The financing options for an investment using the BRRRR (Buy, Rehabilitate, Rent, Refinance, Repeat) are limited to non-typical lenders.
Conventional banks don’t lend on distressed properties since most of them are in the business of real estate note investing. Most lending institutions usually resell your mortgage to Fannie Mae and Freddie Mac.
Guidelines for bank loans to qualify for government programs require a habitable home. Distressed properties are not technically livable and need to be fixed before occupying them.
Since bank loans are not an option, you have to seek other opportunities to fund your first BRRRR property.
You might be lucky and find a credit union that keeps all the mortgages on their balance sheet without reselling. Local lending institutions are more flexible regarding real estate financing, with mortgage limits and debt-to-income ratio concerns. They frequently enable the loan to cover rehabilitation costs as well. You might require an established relationship with the credit union to obtain such a loan.

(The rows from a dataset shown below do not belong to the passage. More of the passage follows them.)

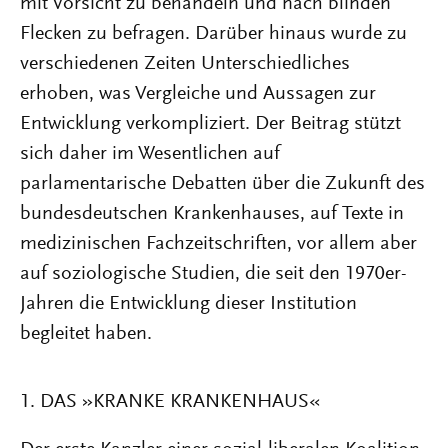
mit Vorsicht zu behandeln und nach blinden
Flecken zu befragen. Darüber hinaus wurde zu
verschiedenen Zeiten Unterschiedliches
erhoben, was Vergleiche und Aussagen zur
Entwicklung verkompliziert. Der Beitrag stützt
sich daher im Wesentlichen auf
parlamentarische Debatten über die Zukunft des
bundesdeutschen Krankenhauses, auf Texte in
medizinischen Fachzeitschriften, vor allem aber
auf soziologische Studien, die seit den 1970er-
Jahren die Entwicklung dieser Institution
begleitet haben.
1. DAS »KRANKE KRANKENHAUS«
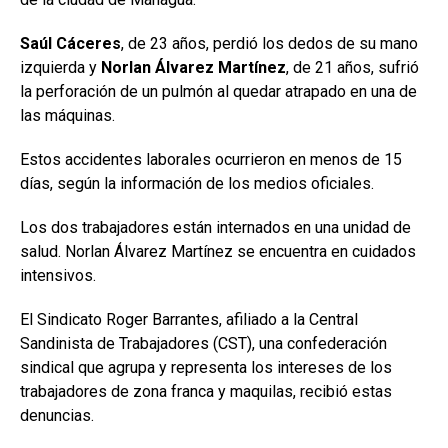
Saúl Cáceres
, de 23 años, perdió los dedos de su mano
izquierda y
Norlan Álvarez Martínez
, de 21 años, sufrió
la perforación de un pulmón al quedar atrapado en una de
las máquinas.
Estos accidentes laborales ocurrieron en menos de 15
días, según la información de los medios oficiales.
Los dos trabajadores están internados en una unidad de
salud. Norlan Álvarez Martínez se encuentra en cuidados
intensivos.
El Sindicato Roger Barrantes, afiliado a la Central
Sandinista de Trabajadores (CST), una confederación
sindical que agrupa y representa los intereses de los
trabajadores de zona franca y maquilas, recibió estas
denuncias.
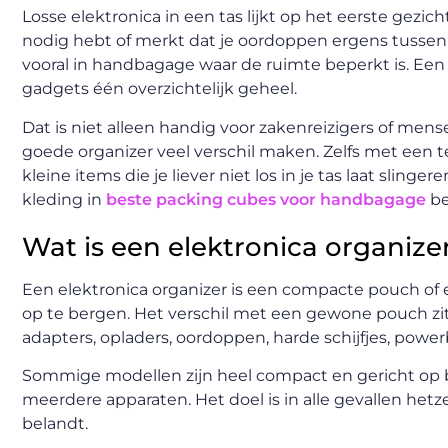
Losse elektronica in een tas lijkt op het eerste gezi
nodig hebt of merkt dat je oordoppen ergens tussen 
vooral in handbagage waar de ruimte beperkt is. Een 
gadgets één overzichtelijk geheel.
Dat is niet alleen handig voor zakenreizigers of m
goede organizer veel verschil maken. Zelfs met een 
kleine items die je liever niet los in je tas laat sling
kleding in
beste packing cubes voor handbagage
be
Wat is een elektronica organize
Een elektronica organizer is een compacte pouch o
op te bergen. Het verschil met een gewone pouch zit 
adapters, opladers, oordoppen, harde schijfjes, power
Sommige modellen zijn heel compact en gericht op ba
meerdere apparaten. Het doel is in alle gevallen hetz
belandt.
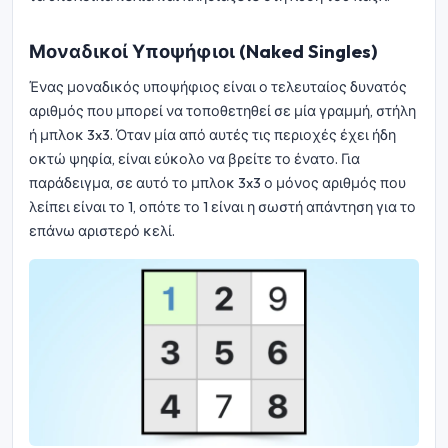
Μοναδικοί Υποψήφιοι (Naked Singles)
Ένας μοναδικός υποψήφιος είναι ο τελευταίος δυνατός
αριθμός που μπορεί να τοποθετηθεί σε μία γραμμή, στήλη
ή μπλοκ 3x3. Όταν μία από αυτές τις περιοχές έχει ήδη
οκτώ ψηφία, είναι εύκολο να βρείτε το ένατο. Για
παράδειγμα, σε αυτό το μπλοκ 3x3 ο μόνος αριθμός που
λείπει είναι το 1, οπότε το 1 είναι η σωστή απάντηση για το
επάνω αριστερό κελί.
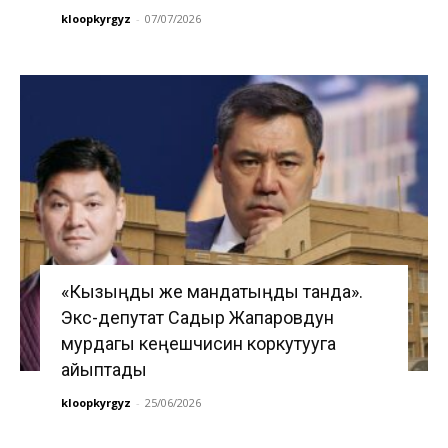
kloopkyrgyz
-
07/07/2026
«Кызыңды же мандатыңды танда».
Экс-депутат Садыр Жапаровдун
мурдагы кеңешчисин коркутууга
айыптады
kloopkyrgyz
-
25/06/2026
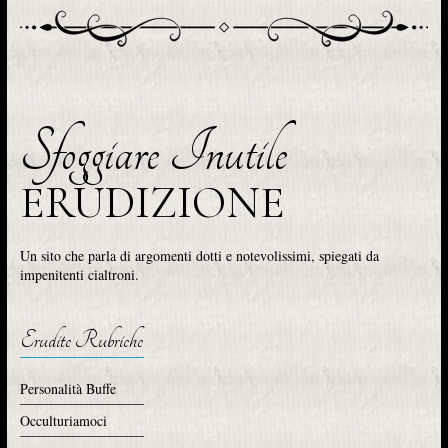
Sfoggiare Inutile
ERUDIZIONE
Un sito che parla di argomenti dotti e notevolissimi, spiegati da
impenitenti cialtroni.
Erudite Rubriche
Personalità Buffe
Occulturiamoci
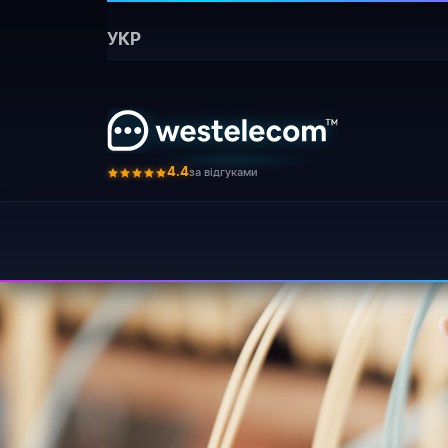
Головна
›
Блог
›
Osobennosti i princip raboty o
УКР
Бот для
Оптоволокно ві
⚡ Коротко:
даних. Кабель із оптичног
за відгуками
4.4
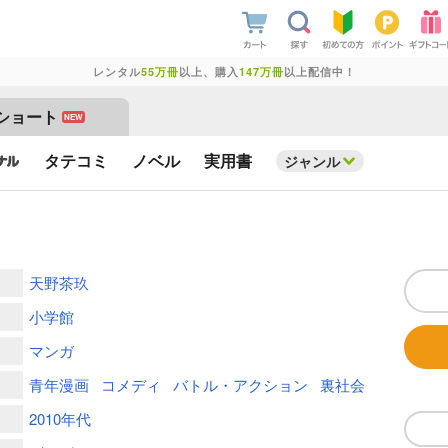
レンタル
55万冊
以上、購入
147万冊
以上配信中！
ショート
NEW
タテコミ
ノベル
実用書
ジャンル
天野茶玖
小学館
マンガ
青年漫画
コメディ
バトル・アクション
裏社会
2010年代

You can get private money from people you know, such as friends, family, business partners, or other investors. The rates may differ based on the property and your relationship with the lender in this instance. Private lenders frequently finance any required repairs on a property.
Hard money lenders specialize in lending to house flippers and rental investors. The cost and interest rates of hard money loans are generally higher than those available from banks. They will, however, almost certainly pay for repairs and enhancements. Hard money is expensive because they usually charge points on the loans.
The best place to obtain loans is on a real estate crowdfunding platform. We have talked in the past about how you can be an investor lending to others on such platforms. And how to use a checklist to evaluate real estate crowdfunding deals. In the BRRRR investment strategy, you are the borrower and should use the list to make your property attractive to investors.